James Joyce écrit à la fin de Dedalus, portrait de l’artiste par lui-même :
“Bienvenue ô la vie ! Je cours pour la millième fois rencontrer la réalité de l’expérience et façonner dans la forge de mon âme la conscience amorphe de ma race”
Ainsi, comme l’écrit Rollo May dans Le Courage de Créer :
“La conscience n’est pas transmise, déjà toute faite depuis le mont Sinaï. Elle est créée, elle surgit de l’inspiration dérivée des symboles et des formes qui vivent dans l’âme de l’artiste. Chaque artiste oeuvre à créer la conscience de la race, à donner une forme à quelque chose qui n’en a pas, qui est “amorphe”, même à son propre insu.”
Et plus loin :
“Créer est aussi difficile que façonner notre conscience collective dans la forge de notre âme”

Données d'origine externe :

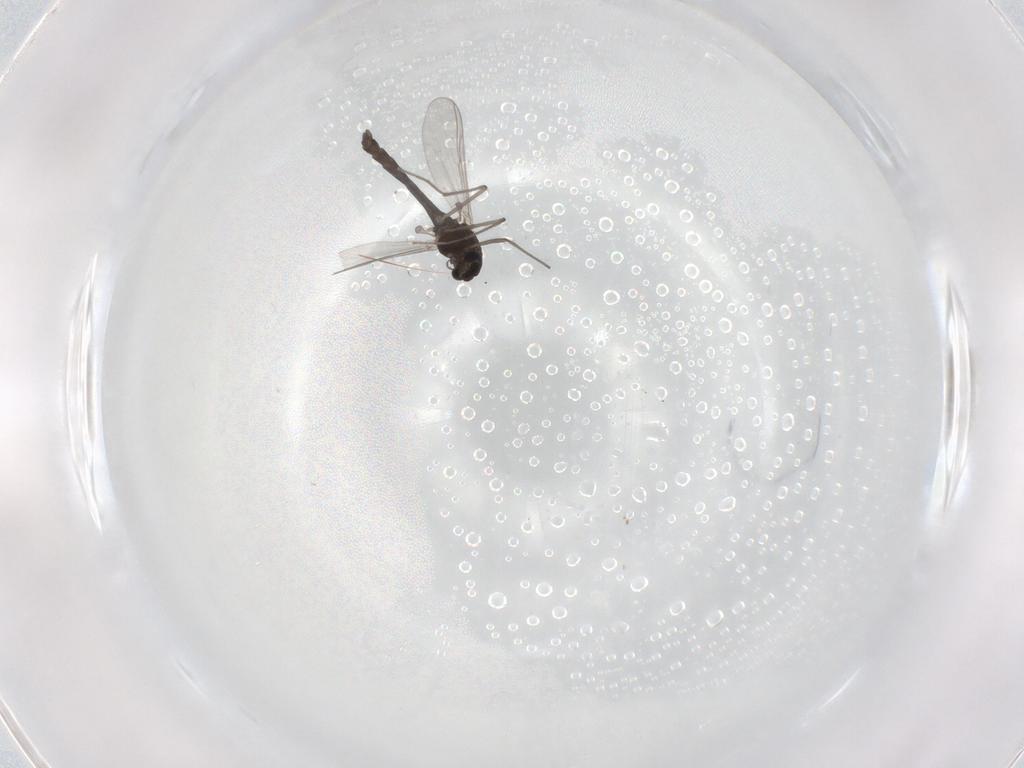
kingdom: Animalia
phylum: Arthropoda
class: Insecta
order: Diptera
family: Chironomidae
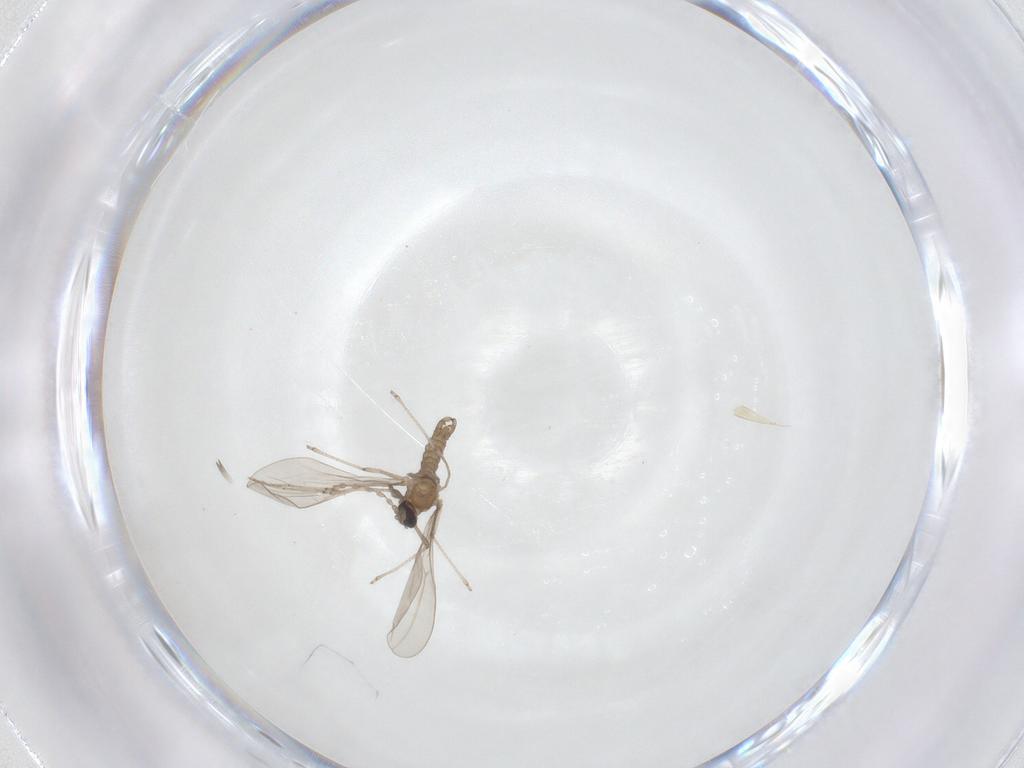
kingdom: Animalia
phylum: Arthropoda
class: Insecta
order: Diptera
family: Cecidomyiidae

La conscience doit donc être forgée.
Les hommes ne naissent pas conscients, ou du moins avec des lacunes de conscience. Le Créateur est le forgeron de la conscience humaine et son gardien.
Le gardien de ses mythes, de ses images, de ses questionnements existentiels, de ses aspirations...
Et sa fonction principale, au-delà de forger la conscience, c’est de la transmettre.
Comme le dit mon frère d’âme Saint Exupéry dans Terre des hommes :
“Ce qui se transmettait ainsi de génération en génération, avec le lent progrès d’une croissance d’arbre, c’était la vie mais c’était aussi la conscience, le patrimoine spirituel…”
C’est cette transmission, le coeur de la création. Inscrire l’Humanité dans la continuité. Forger la conscience et la transmettre. Faire advenir demain.
Rendre l’Homme éternel.
Si l’on ne saisit pas cette continuité, si nous n’avons plus d’ancêtres et de passé, si nous n’avons plus d’avenir, d’idéaux et de rêves, si ne voyons plus le grand tableau de l’espèce et de son Histoire.
Alors, il est normal de se sentir perdu.
Il est normal de ne plus voir les couleurs. Il est normal de sentir que la Vie nous a quittés. De ne ressentir que le Vide. De ne voir que la Mort.
Il est normal de poser la question : « À quoi bon ? »
Et là, peut-être tenons-nous quelques pistes fécondes pour soigner certains maux de notre siècle. Notre Conscience s’est affaiblie et notre vision est devenue trop étroite.
Nous voyons des points là où il y a des lignes, des lignes là où il y a des cercles, et des cercles là où il y a des toiles.
La Création est l’héritage de la Vie elle-même.
Créer, c’est honorer cet héritage.
Merci de m’avoir lu.
Dans ce triptyque, j’ai tenté de souligner l’importance de l’acte créateur et de l’art dans la vie d’un homme. D’apporter de la profondeur, de l’épaisseur, du sens, de la conscience, de l’âme à la condition de l’artiste, à sa fonction et à sa mission. De livrer quelques clés, quelques idées que j’estime fécondes pour une mythologie, une éthique, une philosophie du prochain millénaire.
Je vous remercie encore pour votre présence. Je retourne à la forge.
Continuez à œuvrer. Prenez soin de vous. À la prochaine.